§ **Task prompt**
Needed from the data below: every line from the one with "Similar to the" up to and including the one with "f(x) = x q log<sub>q</sub>(x", repeated exactly and with nothing else.

(Extracted page text data)

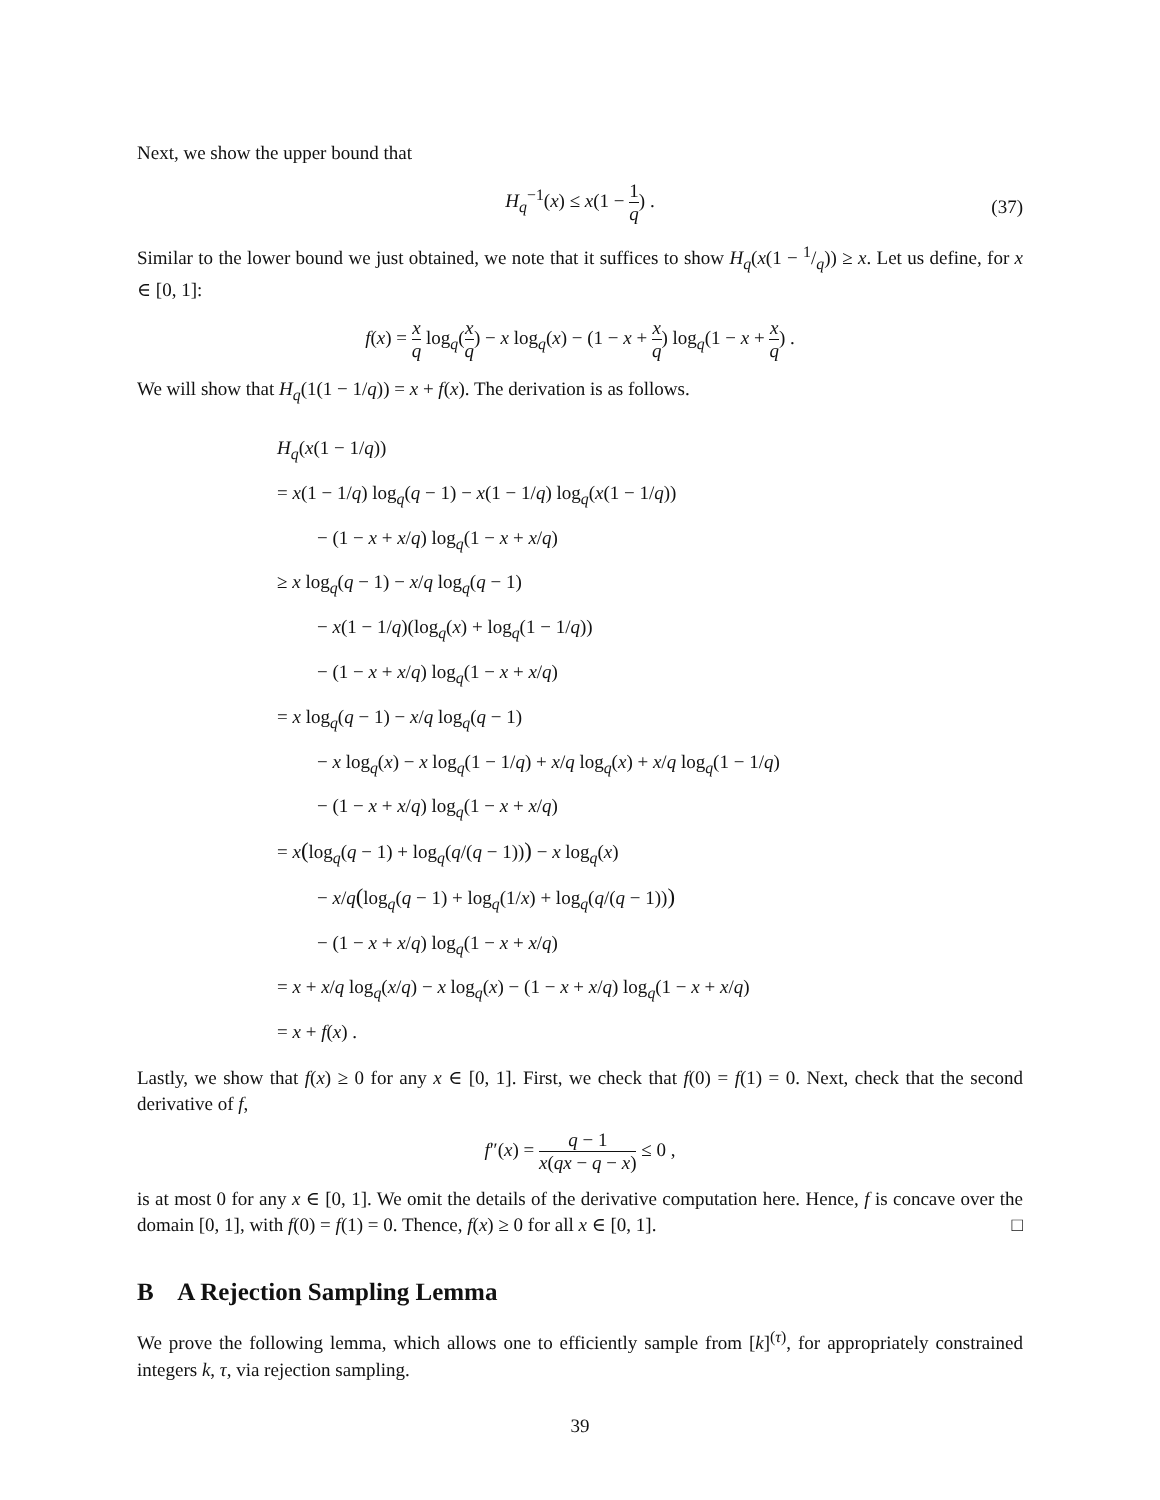Next, we show the upper bound that
H<sub>q</sub><sup>−1</sup>(x) ≤ x(1 − 1 q) .
(37)
Similar to the lower bound we just obtained, we note that it suffices to show H<sub>q</sub>(x(1 − 1/q)) ≥ x. Let us define, for x ∈ [0, 1]:
f(x) = x q log<sub>q</sub>(x q) − x log<sub>q</sub>(x) − (1 − x + x q) log<sub>q</sub>(1 − x + x q) .
We will show that H<sub>q</sub>(1(1 − 1/q)) = x + f(x). The derivation is as follows.
H<sub>q</sub>(x(1 − 1/q))
= x(1 − 1/q) log<sub>q</sub>(q − 1) − x(1 − 1/q) log<sub>q</sub>(x(1 − 1/q))
− (1 − x + x/q) log<sub>q</sub>(1 − x + x/q)
≥ x log<sub>q</sub>(q − 1) − x/q log<sub>q</sub>(q − 1)
− x(1 − 1/q)(log<sub>q</sub>(x) + log<sub>q</sub>(1 − 1/q))
− (1 − x + x/q) log<sub>q</sub>(1 − x + x/q)
= x log<sub>q</sub>(q − 1) − x/q log<sub>q</sub>(q − 1)
− x log<sub>q</sub>(x) − x log<sub>q</sub>(1 − 1/q) + x/q log<sub>q</sub>(x) + x/q log<sub>q</sub>(1 − 1/q)
− (1 − x + x/q) log<sub>q</sub>(1 − x + x/q)
= x(log<sub>q</sub>(q − 1) + log<sub>q</sub>(q/(q − 1))) − x log<sub>q</sub>(x)
− x/q(log<sub>q</sub>(q − 1) + log<sub>q</sub>(1/x) + log<sub>q</sub>(q/(q − 1)))
− (1 − x + x/q) log<sub>q</sub>(1 − x + x/q)
= x + x/q log<sub>q</sub>(x/q) − x log<sub>q</sub>(x) − (1 − x + x/q) log<sub>q</sub>(1 − x + x/q)
= x + f(x) .
Lastly, we show that f(x) ≥ 0 for any x ∈ [0, 1]. First, we check that f(0) = f(1) = 0. Next, check that the second derivative of f,
f″(x) = q − 1 x(qx − q − x) ≤ 0 ,
is at most 0 for any x ∈ [0, 1]. We omit the details of the derivative computation here. Hence, f is concave over the domain [0, 1], with f(0) = f(1) = 0. Thence, f(x) ≥ 0 for all x ∈ [0, 1]. □
B A Rejection Sampling Lemma
We prove the following lemma, which allows one to efficiently sample from [k]<sup>(τ)</sup>, for appropriately constrained integers k, τ, via rejection sampling.
39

§ **Written reply**
Similar to the lower bound we just obtained, we note that it suffices to show H<sub>q</sub>(x(1 − 1/q)) ≥ x. Let us define, for x ∈ [0, 1]:
f(x) = x q log<sub>q</sub>(x q) − x log<sub>q</sub>(x) − (1 − x + x q) log<sub>q</sub>(1 − x + x q) .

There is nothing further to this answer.